Let's compare this to the Xi'an City Wall in China. That wall is only 8.7 miles long. Now let's think about population:
Xian lies some 600 miles south-west of Beijing, indeed it is the furthest west of all the major cities in China. But it was the first capital of the unified China, and in the Han dynasty (206 BC to AD 220) it had around a million inhabitants, and vied with Rome for the being the biggest city in the world. Later in the Tang dynasty (AD 600 – 900) it became if anything even bigger. (Source)
For convenience, let's stick with one million people and use your ratio of 1:20 for the fighters. That's 50,000 fighters on a 8.7 mile wall for an average of one fighter every 0.92 feet. A real-world example suggests you're understaffed for that wall by about 4,565%.
As designed, a good distraction would trivially open up a large enough hole in the wall's defenses to let an entire army through by climbing the wall before the nature of the distraction was understood. And the invading army could be better prepared to march across all that farmland than the wall's defenders.
Worse, you can't increase the population because you're trying to keep the population self-sufficient. 5X the population means 5X the necessary resources, most notably farmland. The more you try to fix the problem, the worse the problem gets.
The Siege
Let's examine the longest known siege (as a single effort) in human history: the Siege of Candia. That siege was about 20 years long and was fought between two sea powers, so some supplies could get through (support from sympathetic nations). The two nations, the Ottomans and the Venetians, were quite evenly matched in the beginning. Please note that sympathetic support — that's the practical equivalent of a self-sustaining city.
One thing the Ottomans couldn't do to the Venetians was undermine their fortifications. Keep in mind, the siege was primarily naval (Venice being what it is). Even a 20 year siege is more than enough time to simply dig tunnels under the wall starting from a far enough distance away that the defenders wouldn't notice the effort and couldn't do anything about it. But that's not the only problem.
That Wiki page ends with an interesting note.
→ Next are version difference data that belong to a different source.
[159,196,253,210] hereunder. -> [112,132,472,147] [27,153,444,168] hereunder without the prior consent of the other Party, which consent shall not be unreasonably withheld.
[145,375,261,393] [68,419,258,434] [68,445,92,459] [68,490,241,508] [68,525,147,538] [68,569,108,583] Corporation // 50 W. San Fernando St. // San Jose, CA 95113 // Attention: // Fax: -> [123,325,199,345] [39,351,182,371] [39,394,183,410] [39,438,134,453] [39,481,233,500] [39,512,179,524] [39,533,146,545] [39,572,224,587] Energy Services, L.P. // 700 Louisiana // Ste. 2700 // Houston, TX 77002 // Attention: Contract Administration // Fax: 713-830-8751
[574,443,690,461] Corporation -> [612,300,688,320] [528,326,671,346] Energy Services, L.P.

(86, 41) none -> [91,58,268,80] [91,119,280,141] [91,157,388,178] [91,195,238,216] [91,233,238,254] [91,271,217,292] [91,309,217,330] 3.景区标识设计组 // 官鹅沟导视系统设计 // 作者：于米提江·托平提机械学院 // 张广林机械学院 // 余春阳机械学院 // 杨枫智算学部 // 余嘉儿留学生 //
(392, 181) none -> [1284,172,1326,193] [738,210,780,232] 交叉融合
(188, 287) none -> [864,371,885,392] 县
The Venetians planned, prepared, but did not execute biological warfare. Simply, they created a goo from the spleens of plague victims and planed to, basically, fling the goo at the Ottomans. Such a plan would work wonders against your city. In other words, whatever solutions are presented to you here — I'm pretty sure I can come up with a reasonable way to circumvent them and end the siege much, much sooner. When George S. Patton first encountered the French Maginot Line, he said:
This is a first-class case of man's monument to stupidity!
But it's the version from the 1970 film Patton that we're most familiar with:
Fixed fortifications are monuments to the stupidity of man. If mountain ranges and oceans can be overcome, then anything built by man can be overcome.
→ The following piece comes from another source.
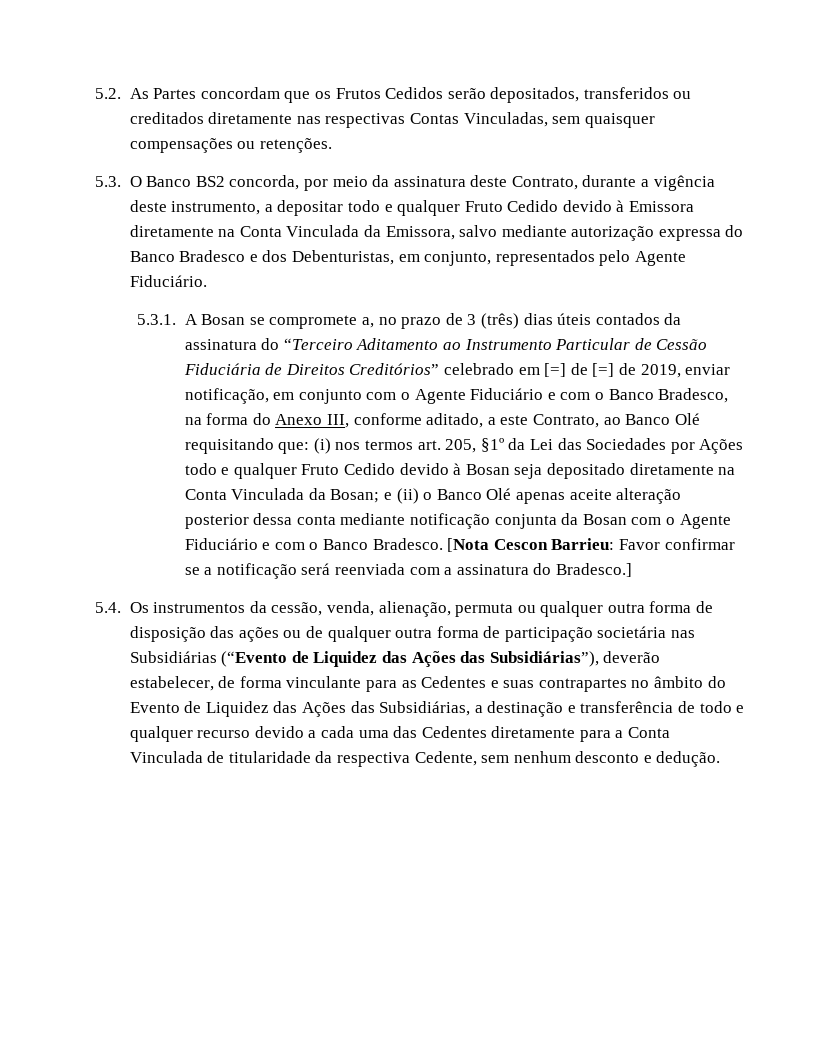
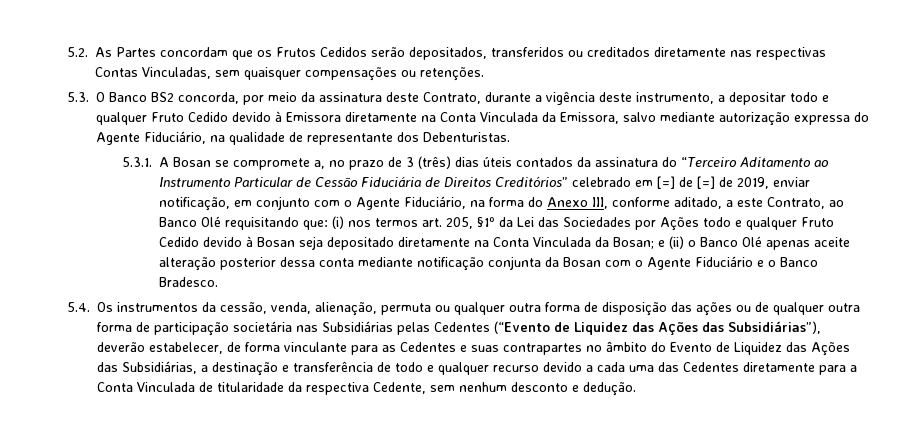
[129,250,686,266] [129,275,207,287] Banco Bradesco e dos Debenturistas, em conjunto, representados pelo Agente Fiduciário. -> [96,131,511,145] Agente Fiduciário, na qualidade de representante dos Debenturistas.
[470,388,729,403] Fiduciário e com o Banco Bradesco, -> [403,196,466,209] Fiduciário,
[274,542,305,550] com -> (764, 263) none
[447,538,735,552] [184,563,633,579] [Nota Cescon Barrieu: Favor confirmar se a notificação será reenviada com a assinatura do Bradesco.] -> (218, 282) none
(217, 657) none -> [397,322,491,335] pelas Cedentes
50 Years of Self-Sustaining City...
Sympathetic supplies means that natural problems in one location are offset by bounty in another. You don't have that privilege. You're assuming that for 50 years you have no drought, no disease (of people, plants, or animals... I know that you're handwaving this), that your material resources (minerals, lumber, stone, etc.) don't run out, and that people critical to the operation of the defense don't grow old and die. It also assumes that at the end of 50 years you don't have a population that's closer to 500,000, which would strain the resources of the original city 50 years earlier (a lot). That might seem to solve your wall manpower problem, but your city wasn't designed to feed or supply that many.
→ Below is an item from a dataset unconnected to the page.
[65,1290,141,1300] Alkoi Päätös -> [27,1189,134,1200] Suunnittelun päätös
Fifty years is a whomping long time. It's not just a lifetime, it's several generations.
Conclusion
It's certainly true that you can craft a 50 year siege, but methinks that asking how to do it is irrelevant because realistically it is unlikely at best, impossible at worst. Presented with any answer to your question, I'm confident I can present a reasonable counter-argument as to why the siege would not last 50 years. Therefore, you're not really asking for a practical solution but a reasonable rationalization.
And at that point the question becomes too story-based, because we're helping you tell your story rather than answer a subjective question. Huh, after writing all this, I probably should have voted to close the question and requested that you clarify the circumstances of the siege and turn it into a reality-check question. In other words, I suspect I should have expected you to tell us how you wanted the siege to go, and we'd tell you if it was consistent with the rules of your world.